• _Problem statement_: Write out every record below exactly as it appears, omitting the pictures.

• _Provided records_:
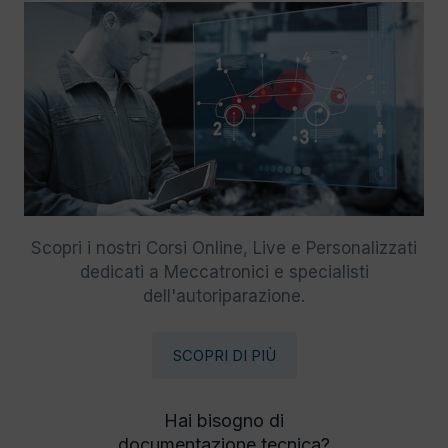
Scopri i nostri Corsi Online, Live e Personalizzati
dedicati a Meccatronici e specialisti
dell'autoriparazione.
SCOPRI DI PIÙ
Hai bisogno di
documentazione tecnica?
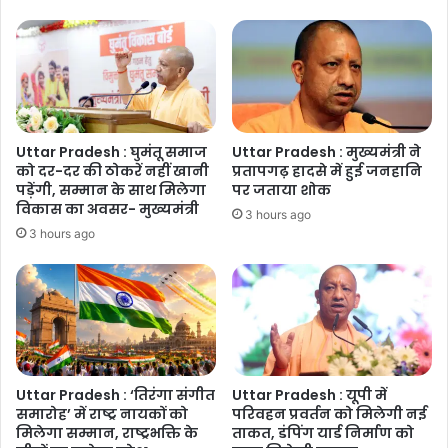
सिंह
सैनी
Uttar Pradesh : घुमंतू समाज
Uttar Pradesh : मुख्यमंत्री ने
को दर-दर की ठोकरें नहीं खानी
प्रतापगढ़ हादसे में हुई जनहानि
पड़ेंगी, सम्मान के साथ मिलेगा
पर जताया शोक
विकास का अवसर- मुख्यमंत्री
3 hours ago
3 hours ago
Uttar Pradesh : ‘तिरंगा संगीत
Uttar Pradesh : यूपी में
समारोह’ में राष्ट्र नायकों को
परिवहन प्रवर्तन को मिलेगी नई
मिलेगा सम्मान, राष्ट्रभक्ति के
ताकत, डंपिंग यार्ड निर्माण को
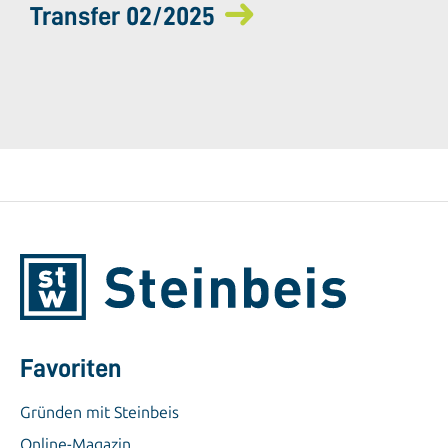
Transfer 02/2025
Favoriten
Gründen mit Steinbeis
Online-Magazin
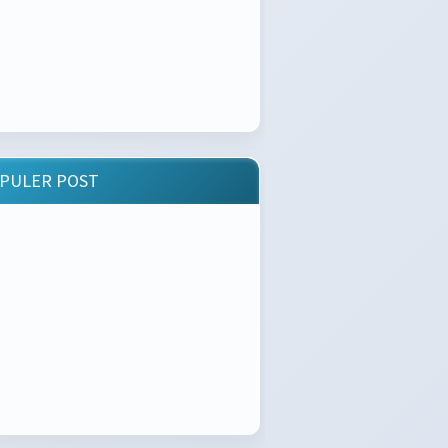
PULER POST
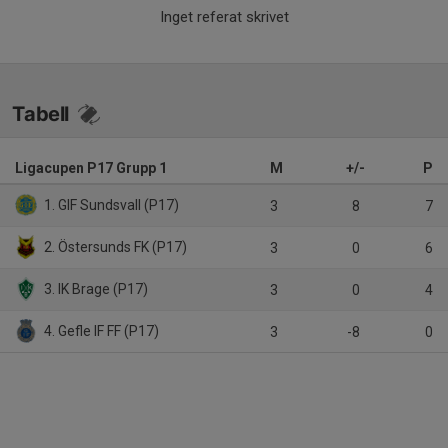
Inget referat skrivet
Tabell
Ligacupen P17 Grupp 1
M
+/-
P
1. GIF Sundsvall (P17)
3
8
7
2. Östersunds FK (P17)
3
0
6
3. IK Brage (P17)
3
0
4
4. Gefle IF FF (P17)
3
-8
0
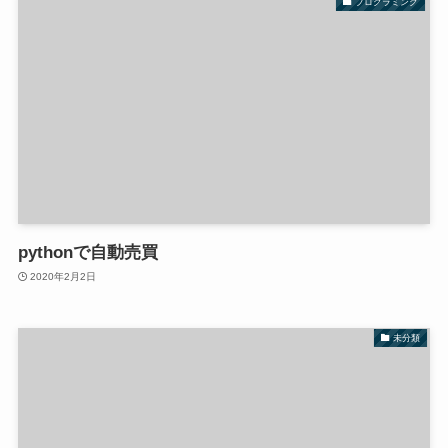
プログラミング
pythonで自動売買
2020年2月2日
未分類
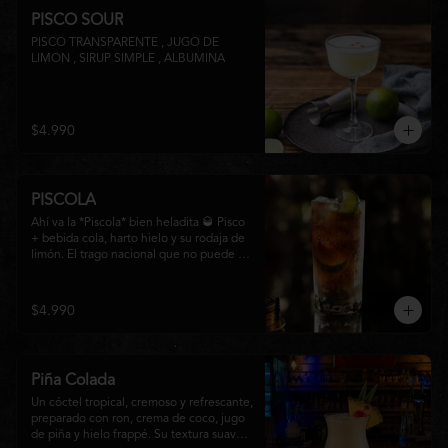
PISCO SOUR
PISCO TRANSPARENTE , JUGO DE 
LIMON , SIRUP SIMPLE , ALBUMINA
$4.990
PISCOLA
Ahí va la *Piscola* bien heladita 🥃 Pisco 
+ bebida cola, harto hielo y su rodaja de 
limón. El trago nacional que no puede 
faltar en ninguna junta. Clásico de barra 
chilena.
$4.990
Piña Colada
Un cóctel tropical, cremoso y refrescante, 
preparado con ron, crema de coco, jugo 
de piña y hielo frappé. Su textura suave y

• _Response to the exercise_:
Scopri i nostri Corsi Online, Live e Personalizzati
dedicati a Meccatronici e specialisti
dell'autoriparazione.
SCOPRI DI PIÙ
Hai bisogno di
documentazione tecnica?
सिंह
सैनी
Uttar Pradesh : घुमंतू समाज
Uttar Pradesh : मुख्यमंत्री ने
को दर-दर की ठोकरें नहीं खानी
प्रतापगढ़ हादसे में हुई जनहानि
पड़ेंगी, सम्मान के साथ मिलेगा
पर जताया शोक
विकास का अवसर- मुख्यमंत्री
3 hours ago
3 hours ago
Uttar Pradesh : ‘तिरंगा संगीत
Uttar Pradesh : यूपी में
समारोह’ में राष्ट्र नायकों को
परिवहन प्रवर्तन को मिलेगी नई
मिलेगा सम्मान, राष्ट्रभक्ति के
ताकत, डंपिंग यार्ड निर्माण को
Transfer 02/2025
Favoriten
Gründen mit Steinbeis
Online-Magazin
PULER POST
Inget referat skrivet
Tabell
Ligacupen P17 Grupp 1
M
+/-
P
1. GIF Sundsvall (P17)
3
8
7
2. Östersunds FK (P17)
3
0
6
3. IK Brage (P17)
3
0
4
4. Gefle IF FF (P17)
3
-8
0
プログラミング
pythonで自動売買
2020年2月2日
未分類
PISCO SOUR
PISCO TRANSPARENTE , JUGO DE 
LIMON , SIRUP SIMPLE , ALBUMINA
$4.990
PISCOLA
Ahí va la *Piscola* bien heladita 🥃 Pisco 
+ bebida cola, harto hielo y su rodaja de 
limón. El trago nacional que no puede 
faltar en ninguna junta. Clásico de barra 
chilena.
$4.990
Piña Colada
Un cóctel tropical, cremoso y refrescante, 
preparado con ron, crema de coco, jugo 
de piña y hielo frappé. Su textura suave y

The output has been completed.